WHAT TO DO:
A. From the China Merchants Bank earnings passage, quote the part from "In 2025, the" to "gain of 1.2%.".
B. According to the China Merchants Bank earnings passage, what was the group's net interest margin in the fourth quarter?
C. Using the China Merchants Bank earnings passage, decide whether each statement agrees with it. Answer yes or no for each, and quote the words that decide it. (i) Non-interest net income grew in 2025. (ii) The final dividend is 1.003 RMB per share. (iii) Net profit for 2025 rose by 1.2%.

PASSAGE PROVIDED:

*-*-*

China Merchants Bank (03968)
In 2025, the full-year performance shows an annual cash dividend of 2.016 RMB per share, an increase of 0.8% year-on-year. The final dividend is 1.003 RMB per share. The net profit for 2025 is 150.18 billion RMB, a gain of 1.2%.
For the full year of 2025, the operating net income increased slightly by 0.05% year-on-year to 337.27 billion RMB, with net interest income at 215.59 billion RMB, a year-on-year growth of 2%, and non-interest net income at 121.68 billion RMB, down 3.3%.
During the year, the group’s net interest margin was 1.87%, down 11 basis points; in the fourth quarter, the net interest margin was 1.86%, up 3 basis points compared to the third quarter. The year-on-year decline in net interest margin is mainly due to: on the asset side, one, influenced by last year’s adjustments to existing mortgage rates, declines in the LPR (Loan Prime Rate) and insufficient effective credit demand, the pricing of new loans continues to decline, and the average yield on loans continues to decrease; two, the continuous decline of market interest rates has driven the yields of market-based assets such as bond investments, interbank loans, and bill discounts to continue to decrease. On the liability side, the growth of low-cost demand deposits is under pressure, the trend of time deposits has not seen a significant inflection point, which somewhat undermines the effect of market-based reductions in deposit rates, while the cost of liabilities remains relatively rigid. To maintain the relative stability of net interest yield, the group has further strengthened asset-liability portfolio management, promoting a stabilization rebound in the net interest margin in the fourth quarter. On the asset side, efforts to increase the organization of effective assets have been sustained, enhancing the portfolio management of major asset classes, maintaining strict pricing management, and promoting a narrowing of the quarter-on-quarter decline in asset yields; on the liability side, efforts have been focused on promoting the growth of low-cost core deposits, moderately reducing high-cost liabilities, with the proportion of demand deposits rebounding quarter-on-quarter in the fourth quarter, flexibly arranging the absorption of market-based funds, continuously optimizing the allocation of major liabilities, further advancing the steady decline of the cost of liabilities.

*-*-*

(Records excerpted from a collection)
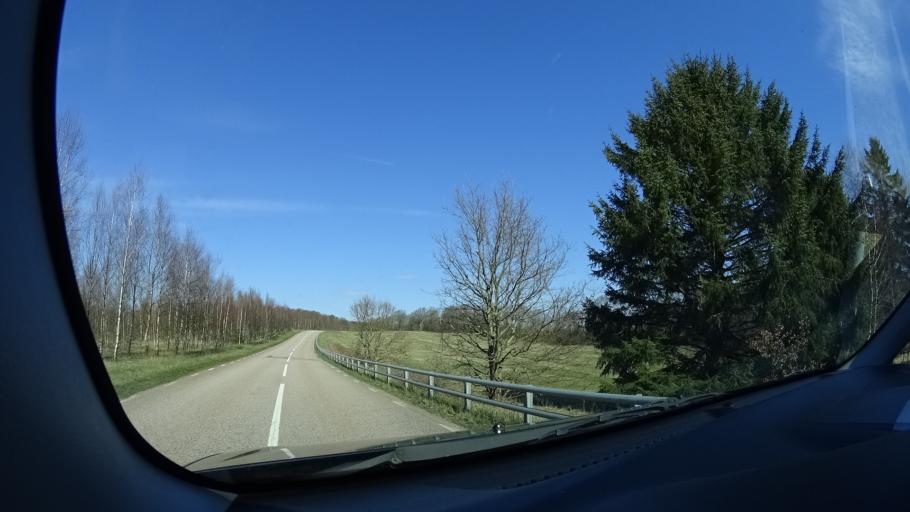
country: SE
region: Skane
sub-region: Klippans Kommun
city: Klippan
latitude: 56.1050
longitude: 13.1003
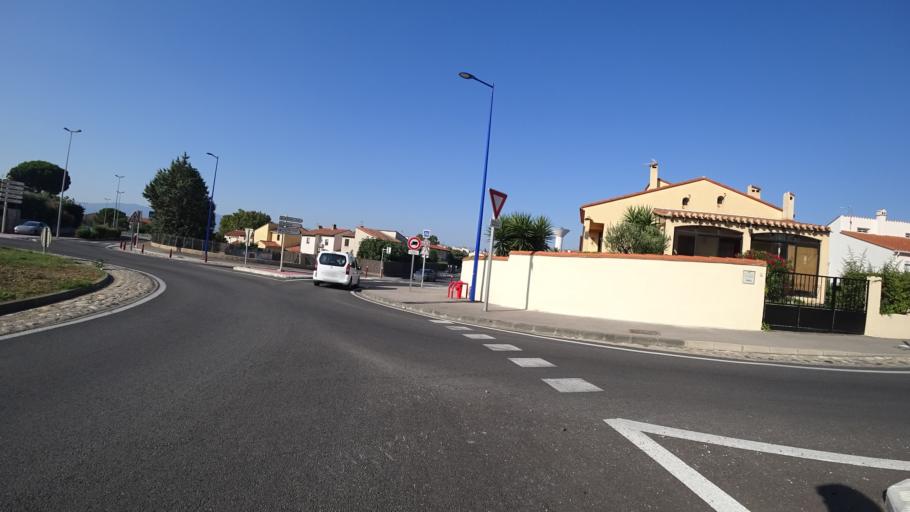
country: FR
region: Languedoc-Roussillon
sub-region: Departement des Pyrenees-Orientales
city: Cabestany
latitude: 42.6831
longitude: 2.9437
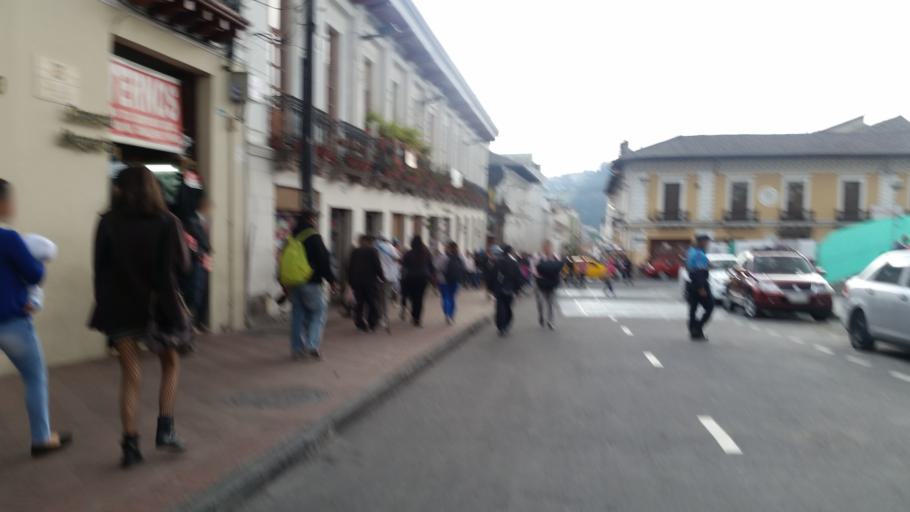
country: EC
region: Pichincha
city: Quito
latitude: -0.2203
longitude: -78.5146
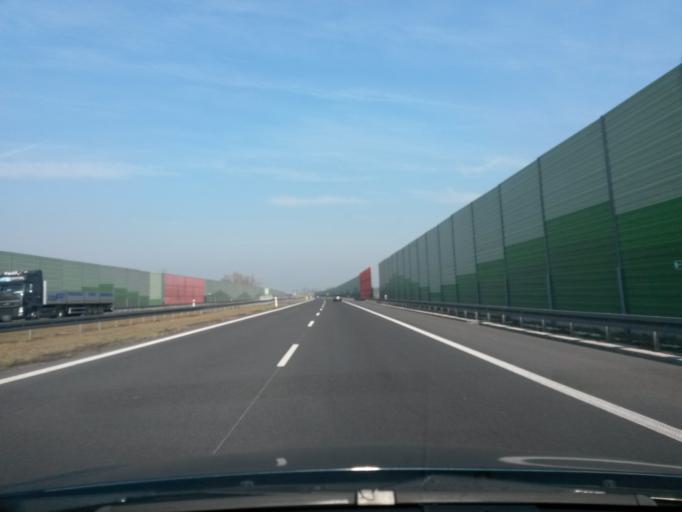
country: PL
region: Lodz Voivodeship
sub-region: Powiat leczycki
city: Piatek
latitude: 52.1151
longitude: 19.5050
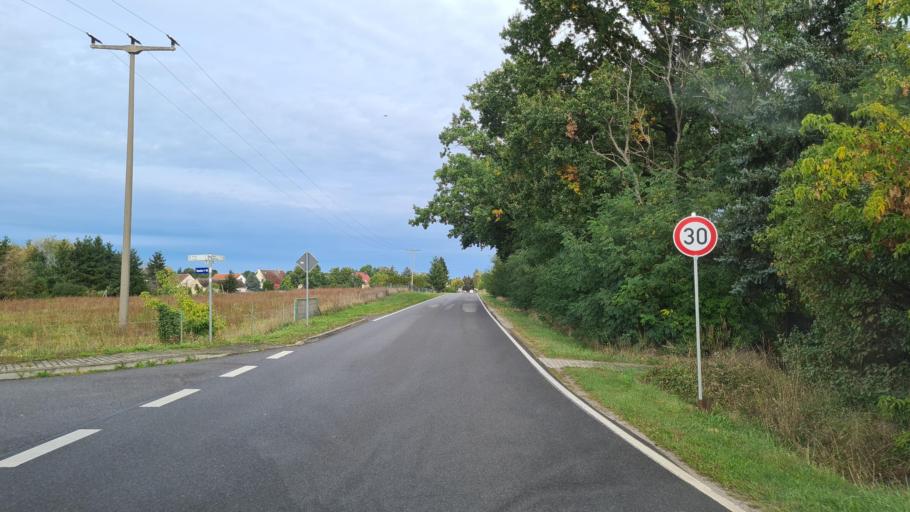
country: DE
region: Brandenburg
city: Luckau
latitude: 51.8674
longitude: 13.7298
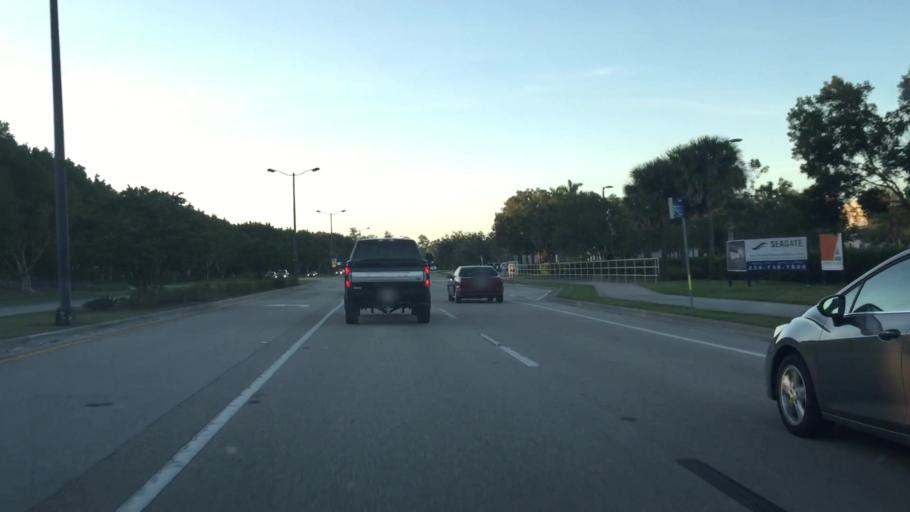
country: US
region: Florida
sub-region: Lee County
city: Three Oaks
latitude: 26.4563
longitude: -81.7796
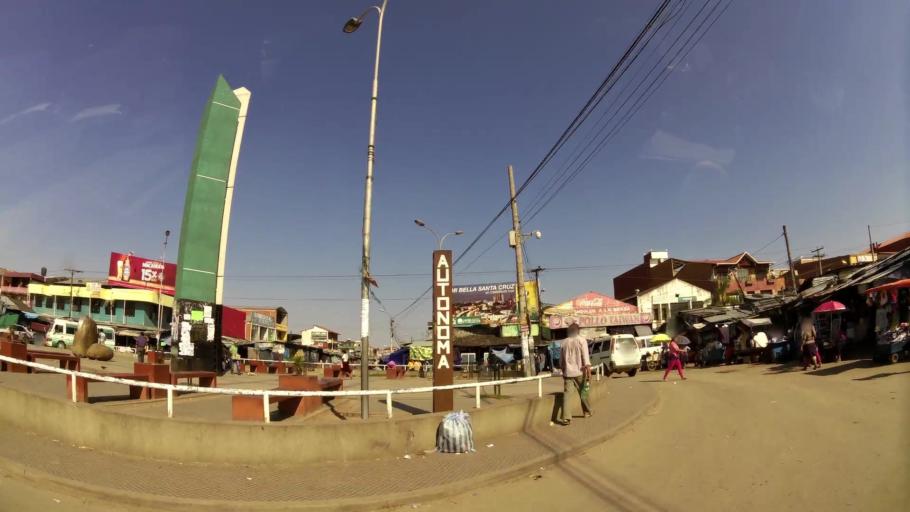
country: BO
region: Santa Cruz
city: Santa Cruz de la Sierra
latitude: -17.8250
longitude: -63.1319
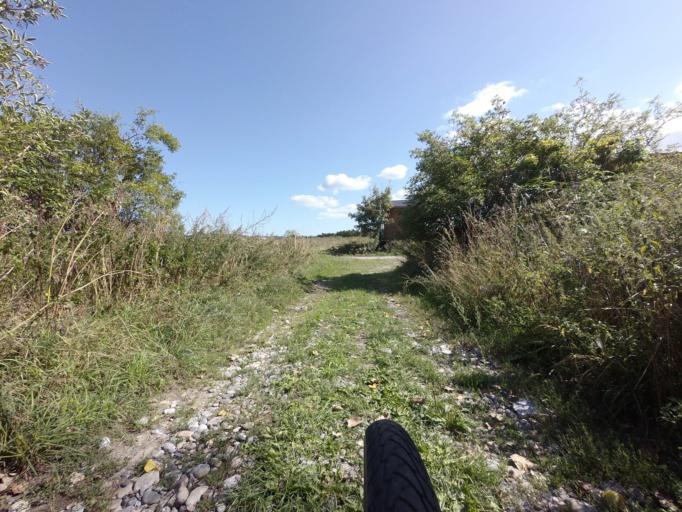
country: DK
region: Zealand
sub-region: Vordingborg Kommune
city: Stege
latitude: 55.0205
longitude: 12.4308
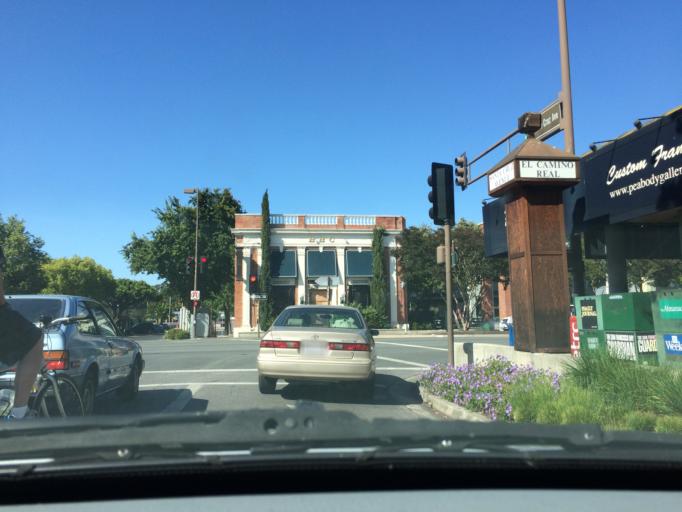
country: US
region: California
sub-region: San Mateo County
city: Menlo Park
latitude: 37.4533
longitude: -122.1831
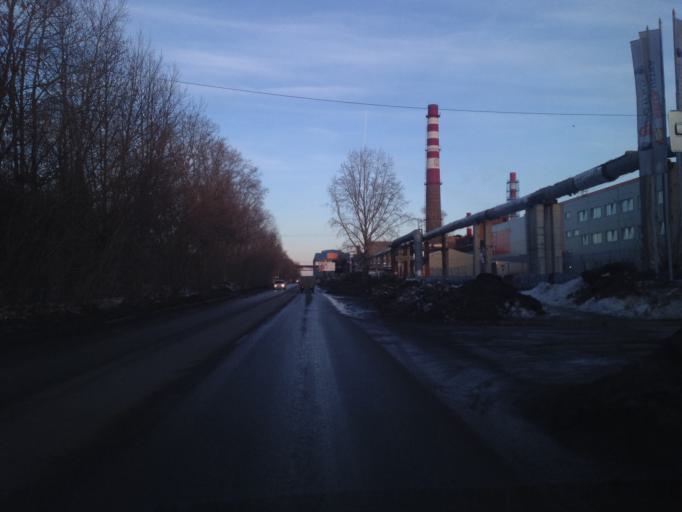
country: RU
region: Sverdlovsk
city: Istok
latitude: 56.7588
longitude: 60.7131
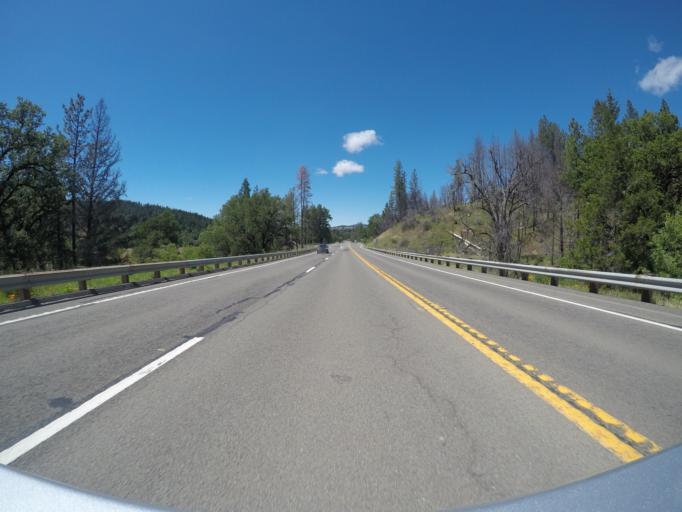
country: US
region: California
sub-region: Mendocino County
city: Laytonville
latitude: 39.7188
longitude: -123.5006
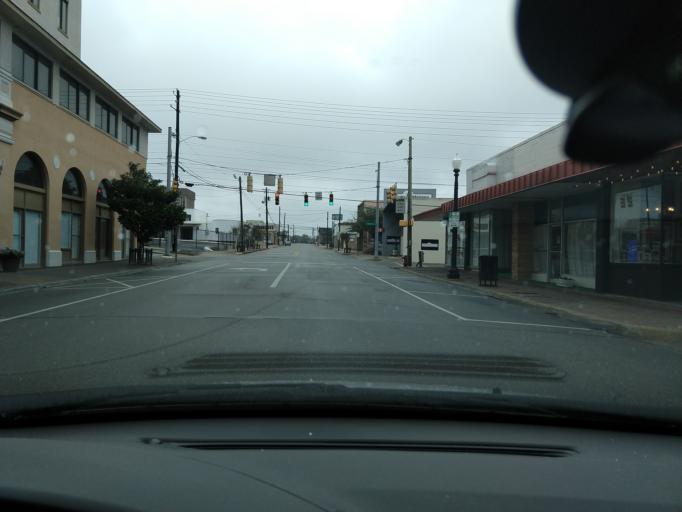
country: US
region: Alabama
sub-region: Houston County
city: Dothan
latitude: 31.2262
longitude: -85.3924
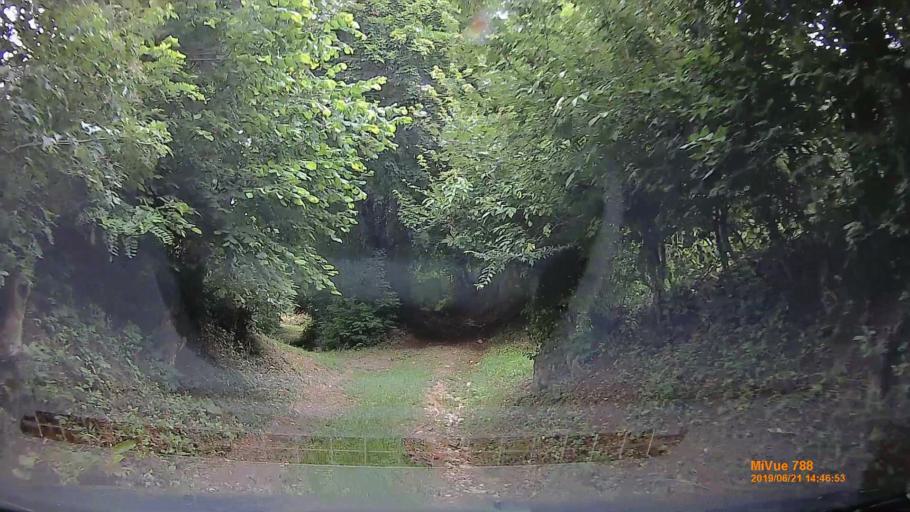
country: HU
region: Baranya
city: Hosszuheteny
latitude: 46.1304
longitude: 18.3090
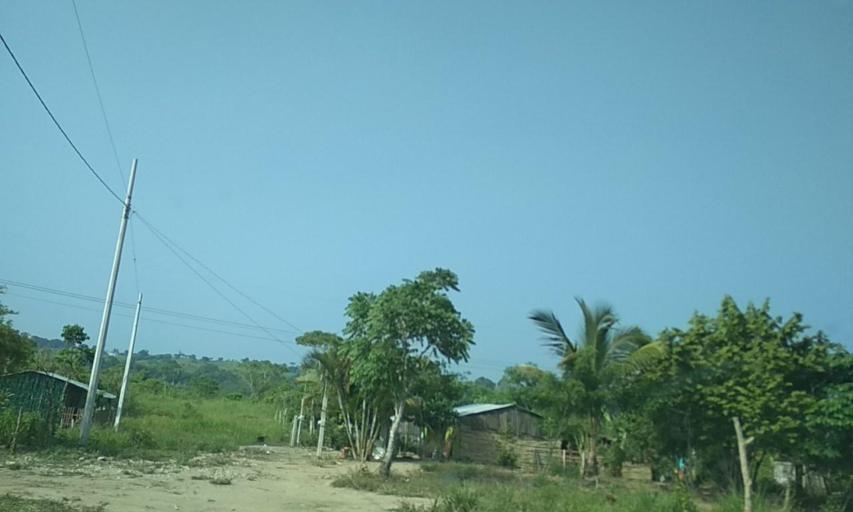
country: MX
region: Veracruz
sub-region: Atzalan
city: Colonias Pedernales
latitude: 20.0508
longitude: -96.9928
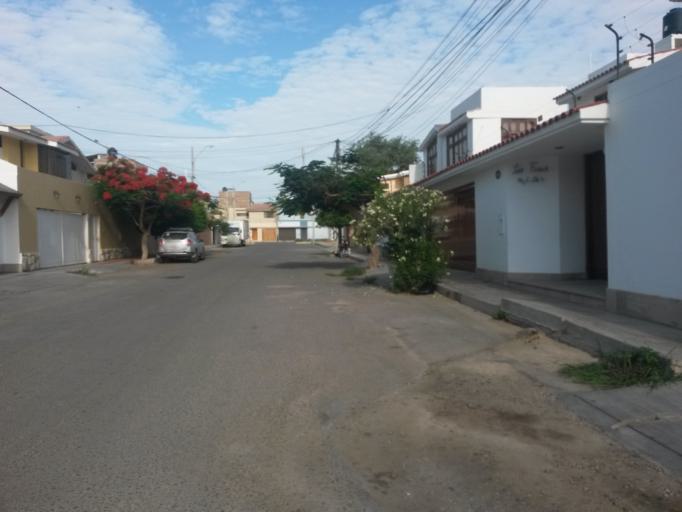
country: PE
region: Piura
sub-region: Provincia de Piura
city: Piura
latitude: -5.1725
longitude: -80.6297
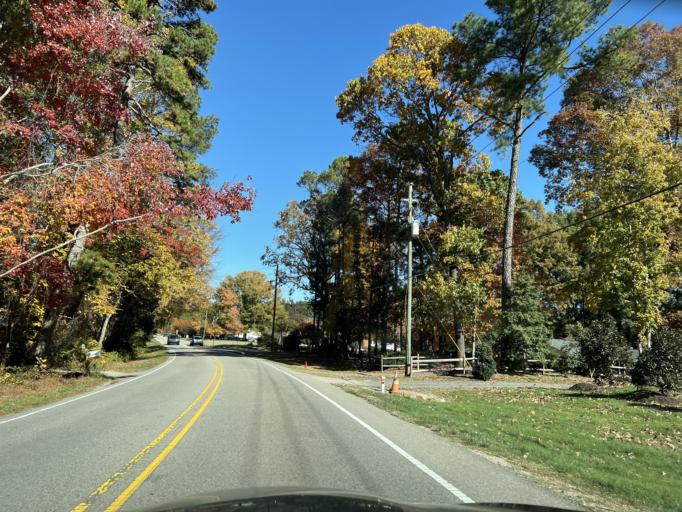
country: US
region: North Carolina
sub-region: Wake County
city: Garner
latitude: 35.6832
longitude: -78.6968
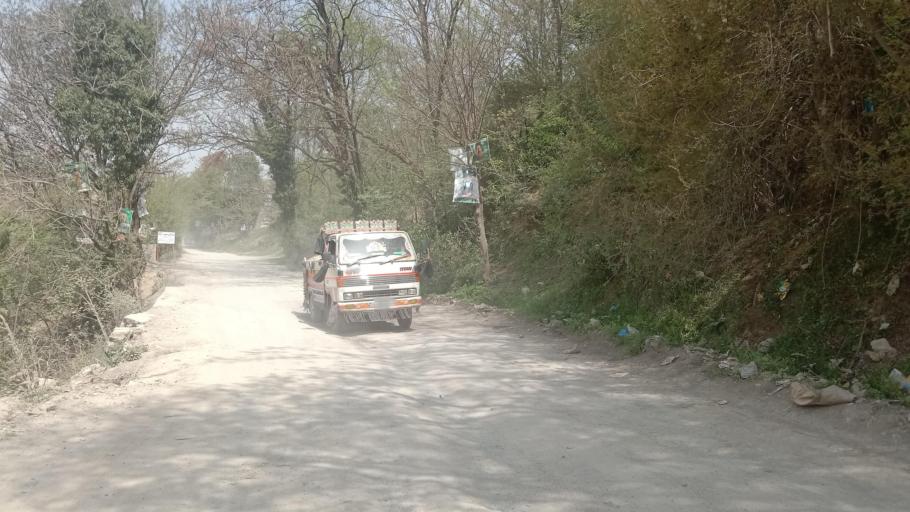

*-*-*

SOLUTIONS TO THE TASKS:
A.
In 2025, the full-year performance shows an annual cash dividend of 2.016 RMB per share, an increase of 0.8% year-on-year. The final dividend is 1.003 RMB per share. The net profit for 2025 is 150.18 billion RMB, a gain of 1.2%.

B. 1.86%

C.
(i) No: "non-interest net income at 121.68 billion RMB, down 3.3%"
(ii) Yes: "The final dividend is 1.003 RMB per share."
(iii) Yes: "The net profit for 2025 is 150.18 billion RMB, a gain of 1.2%."